The present invention relates to a computer-based process controller, and more particularly to a computer-based process controller including graphical display of selected process attributes.
Processing plants typically include a series of operations in which liquid, gas and solid materials are transported, heated, mixed, chemically treated, cooled, pressurized or otherwise processed. Each of the operations in a processing plant are monitored and controlled to ensure that each is performed according to some predetermined specification or criteria. The monitoring and control typically requires instrumentation including sensors for various process conditions, transmitters for transmitting the sensed data to a computer-based controller, a computer-based controller that receives the transmitted sensed data and that takes appropriate control action based on the sensed data, and controlled elements within the process such as valves, pumps, conveyors, heating or cooling elements, alarms, and the like, which are connected to and controlled by the process controller in order to maintain the sensed process conditions within predetermined desired limits to thereby control the operation of interest.
Typical processing plants, such as oil refineries, petrochemical plants, food processing plants, or drug processing plants, may include operations that have tens or hundreds of such so-called "loops", each of which may contain any type of sensor and transmitter, the computer-based controller, and any type of controlled element. Such loop-based operations are typically represented by loop drawings or loop sheets which graphically illustrate the loop or loops of the operation of interest.
With the advent of Computer-Aided Design (CAD) programs, loop drawings are created and stored in a computer memory, and are displayed on a display screen, thus simplifying the creation and maintenance of loop sheets. With such CAD programs, creation of the loop sheets was accomplished by an operator instructing the computer, using a digitizer or mouse, to place and connect graphical representations of the components of the operation on the display screen of the computer-based controller.
Such CAD programs and computer-based process controllers also facilitated the maintenance of historical data related to the operation under control. Such data historians operate much like flight recorders on aircraft, and serve to record a history of the states and other attributes of all control elements in an operation. The maintenance of such historical data has proven particularly critical when the operation being controlled relates to the manufacture of foods and/or drugs.
Typical data historians simply keep track of all attributes of all components of the operation under control, and maintain the data history in a large history data base. Then, when review of the history data base is desired, for example, after the detection of a process upset or other error, the history data base is output in the form of a spread sheet, thus permitting a system operator to analyze the historical data to determine the cause of the upset or error.
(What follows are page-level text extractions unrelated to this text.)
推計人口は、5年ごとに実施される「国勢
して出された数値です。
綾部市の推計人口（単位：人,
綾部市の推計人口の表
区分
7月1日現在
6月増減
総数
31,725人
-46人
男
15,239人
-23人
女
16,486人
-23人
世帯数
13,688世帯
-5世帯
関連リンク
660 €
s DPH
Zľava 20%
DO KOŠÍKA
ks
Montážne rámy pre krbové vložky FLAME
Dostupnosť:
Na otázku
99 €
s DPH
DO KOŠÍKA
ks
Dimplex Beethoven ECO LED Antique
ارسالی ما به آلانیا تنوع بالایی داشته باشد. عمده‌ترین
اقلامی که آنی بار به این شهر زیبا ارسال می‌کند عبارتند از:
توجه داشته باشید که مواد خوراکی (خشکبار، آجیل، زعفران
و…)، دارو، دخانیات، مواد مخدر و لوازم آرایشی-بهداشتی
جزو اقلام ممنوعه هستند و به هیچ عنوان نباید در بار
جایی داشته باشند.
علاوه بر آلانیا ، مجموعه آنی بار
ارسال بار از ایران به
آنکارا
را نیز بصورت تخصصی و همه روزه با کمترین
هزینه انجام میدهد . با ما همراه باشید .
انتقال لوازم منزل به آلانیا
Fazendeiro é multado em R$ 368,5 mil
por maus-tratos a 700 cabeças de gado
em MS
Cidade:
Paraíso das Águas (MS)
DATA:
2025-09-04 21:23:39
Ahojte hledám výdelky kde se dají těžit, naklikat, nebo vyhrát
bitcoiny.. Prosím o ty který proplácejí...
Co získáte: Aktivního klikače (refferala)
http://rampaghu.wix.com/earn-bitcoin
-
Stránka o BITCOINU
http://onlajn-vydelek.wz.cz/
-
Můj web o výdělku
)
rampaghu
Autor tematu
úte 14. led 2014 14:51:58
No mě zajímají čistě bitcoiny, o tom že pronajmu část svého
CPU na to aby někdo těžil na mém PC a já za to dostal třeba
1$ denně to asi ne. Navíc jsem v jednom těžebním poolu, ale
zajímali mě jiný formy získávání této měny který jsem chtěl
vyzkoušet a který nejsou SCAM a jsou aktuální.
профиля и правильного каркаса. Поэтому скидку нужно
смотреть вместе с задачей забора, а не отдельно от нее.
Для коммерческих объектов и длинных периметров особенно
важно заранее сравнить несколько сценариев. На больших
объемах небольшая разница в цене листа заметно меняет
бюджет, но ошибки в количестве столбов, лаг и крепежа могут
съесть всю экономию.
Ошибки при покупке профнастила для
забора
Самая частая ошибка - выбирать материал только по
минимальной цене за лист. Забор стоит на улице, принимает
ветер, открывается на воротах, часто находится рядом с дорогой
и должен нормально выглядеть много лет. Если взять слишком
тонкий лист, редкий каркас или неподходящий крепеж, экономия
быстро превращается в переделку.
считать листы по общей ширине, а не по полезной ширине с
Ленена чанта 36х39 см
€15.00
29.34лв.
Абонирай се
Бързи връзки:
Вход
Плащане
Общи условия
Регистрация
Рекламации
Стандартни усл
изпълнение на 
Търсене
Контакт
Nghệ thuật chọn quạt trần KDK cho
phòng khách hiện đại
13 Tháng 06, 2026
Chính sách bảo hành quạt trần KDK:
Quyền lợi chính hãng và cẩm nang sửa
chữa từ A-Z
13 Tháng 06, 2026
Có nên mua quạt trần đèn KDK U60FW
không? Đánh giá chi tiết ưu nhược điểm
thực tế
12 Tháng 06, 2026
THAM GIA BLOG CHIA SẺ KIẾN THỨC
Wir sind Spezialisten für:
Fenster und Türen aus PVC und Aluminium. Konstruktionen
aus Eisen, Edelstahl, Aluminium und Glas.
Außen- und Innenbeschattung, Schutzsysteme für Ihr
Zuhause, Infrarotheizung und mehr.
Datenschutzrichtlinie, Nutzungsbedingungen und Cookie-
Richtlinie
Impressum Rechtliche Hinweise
During such an analysis, an operator reviews the spread sheet of historical data, in combination with a loop sheet drawing, to render conclusions, for example, as to the cause of the upset or other error. Such analyses have proven difficult because large portions of the history data base may not be relevant to the particular loop or process upset under consideration. In addition, correlating the data history with a loop sheet of interest to determine the history of a particular component of the operation of interest, often proves time consuming and occasionally results in errors.
There is therefore a need to provide an easier method to correlate data history with individual components in a computer-based process controller.